Intervention de Philippe Houillon

Réunion du 11 mars 2015 à 10h30
Commission des lois constitutionnelles, de la législation et de l'administration générale de la république

Photo issue du site de l'Assemblée nationale ou de WikipediaPhilippe Houillon :

Il est dommage qu'en matière de responsabilité sociétale des entreprises (RSE), la culture de la majorité soit toujours celle de la sanction et de la pénalisation, et ce, alors même qu'aucun autre pays au monde n'a adopté des mesures aussi larges que celles prévues dans le texte. Les initiatives étrangères que vous avez citées, monsieur le rapporteur, sont limitées et ciblent des points précisément définis, ce qui n'est pas le cas de la proposition de loi. Vous avez oublié de souligner que la Finlande a refusé, à la fin de 2014, de légiférer sur un domaine aussi vaste : le faire aurait posé des problèmes de définition des obligations. Vous avez d'ailleurs vous-même confirmé indirectement mes propos en reconnaissant que c'est un problème international que, paradoxalement, vous réduisez à un problème franco-français.

Le texte pèche tout d'abord par l'imprécision des normes censées encadrer son application. Il ne contient aucune définition claire, ce qui est particulièrement grave à partir du moment où il prévoit des sanctions. À toute responsabilité encourue par les entreprises doit correspondre une détermination suffisamment précise de leurs obligations, ce qui n'est pas le cas dans la rédaction actuelle. Par exemple, que recouvre au plan juridique la notion d'« influence déterminante » ?

Le fait que vous présentiez ces obligations comme des obligations de moyens cherche à rassurer.

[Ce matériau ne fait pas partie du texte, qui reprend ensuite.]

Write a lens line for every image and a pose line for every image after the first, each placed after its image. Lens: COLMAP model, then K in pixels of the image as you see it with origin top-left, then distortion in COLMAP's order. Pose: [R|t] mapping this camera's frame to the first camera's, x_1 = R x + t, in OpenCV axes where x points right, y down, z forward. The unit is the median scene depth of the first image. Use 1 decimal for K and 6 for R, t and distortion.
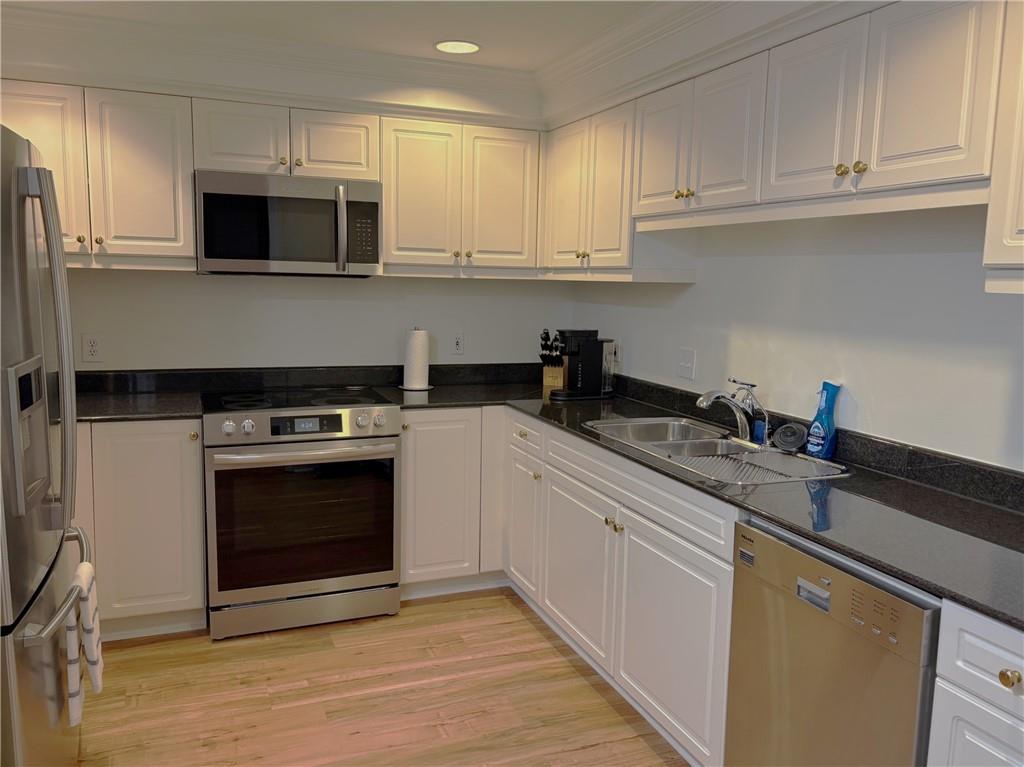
lens RADIAL K [[783.7, 0, 512.0], [0, 783.7, 383.5], [0, 0, 1]] dist [0.043243, -0.065220]
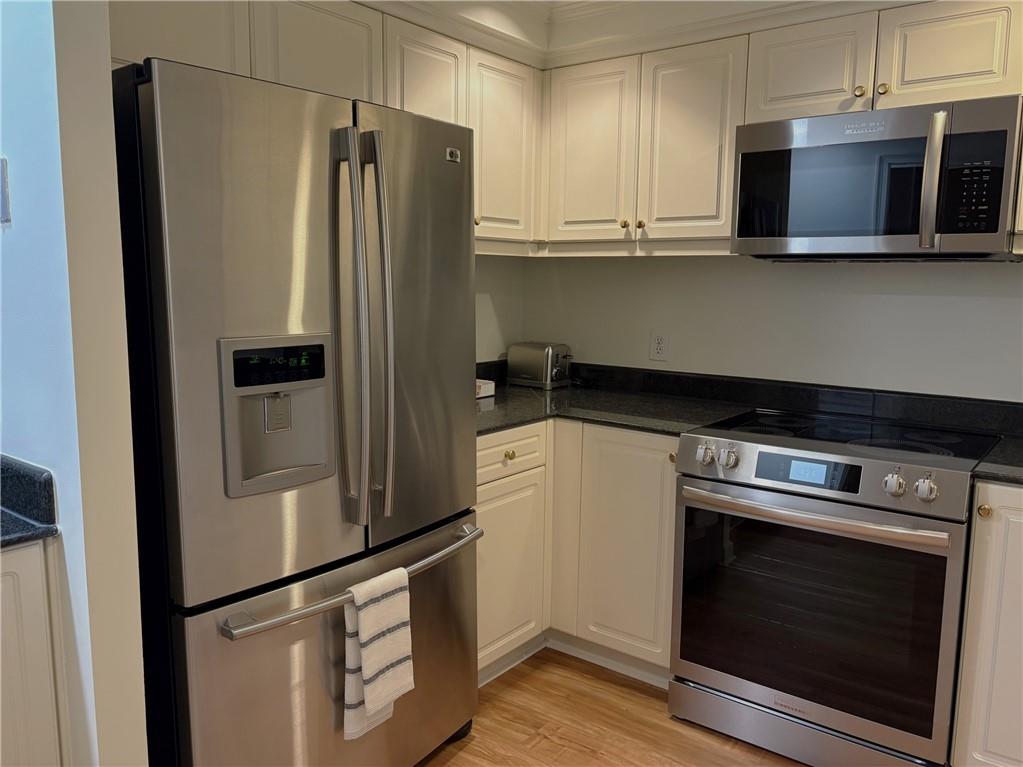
lens RADIAL K [[782.9, 0, 511.5], [0, 782.9, 383.5], [0, 0, 1]] dist [0.043243, -0.065220]
pose [[0.506524, 0.100713, -0.856324, 0.185320], [-0.113670, 0.992286, 0.049466, -0.028478], [0.854700, 0.072283, 0.514064, 0.423227]]
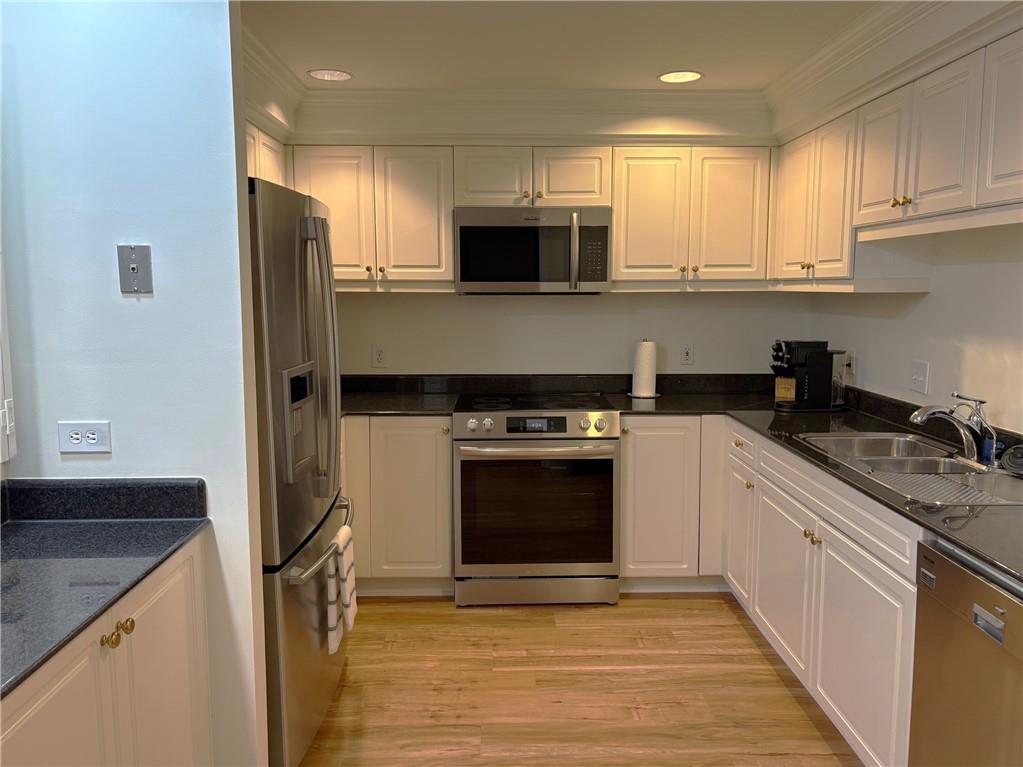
lens RADIAL K [[757.7, 0, 523.4], [0, 757.7, 375.1], [0, 0, 1]] dist [0.010469, 0.001363]
pose [[0.936513, 0.016146, -0.350260, 0.102301], [-0.023824, 0.999561, -0.017623, 0.000085], [0.349822, 0.024849, 0.936487, -0.030554]]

Mais la vérité est autre : le texte inscrit bien une obligation de résultat puisqu'il prévoit la mise en oeuvre « de manière effective » des mesures propres à prévenir la réalisation des risques. La France devient ainsi le seul pays au monde à prévoir de telles contraintes. Il s'y ajoute l'instauration, au II de l'article 1er, d'un véritable procureur privé : en effet, toute association dont l'objet statutaire comporte la défense des intérêts en cause pourra ester en justice, alors que l'action publique devrait, comme son nom l'indique, rester publique et ne pas être transférée à des associations privées, surtout de manière aussi large.

L'adoption du texte créera des distorsions de concurrence aux dépens des grandes entreprises françaises de plus de 5 000 ou de 10 000 salariés puisque les entreprises étrangères ne seront pas soumises aux mêmes contraintes. Oui, nous devons faire tous les efforts possibles pour promouvoir la RSE. Oui, comme vous l'avez déclaré d'emblée, la vie d'un ouvrier vaut plus que tout l'or du monde. Cela étant, je le répète : alors que le problème que vous visez est international, vous le réduisez à un problème franco-français, par idéologie probablement, même si je veux bien vous accorder le bénéfice de la bonne foi.

Vous attachez, une fois de plus, aux pieds des grandes entreprises françaises performantes des boulets qui les empêcheront de progresser aussi vite que leurs concurrentes étrangères, sans compter les problèmes d'attractivité du territoire voire les délocalisations que provoquera le texte. Faisons la promotion internationale de la RSE, d'autant que des textes existent déjà, mais n'appliquons pas aux seules grandes entreprises françaises des obligations de résultat dont les conséquences leur seront préjudiciables !

C'est pourquoi le groupe UMP ne votera pas le texte.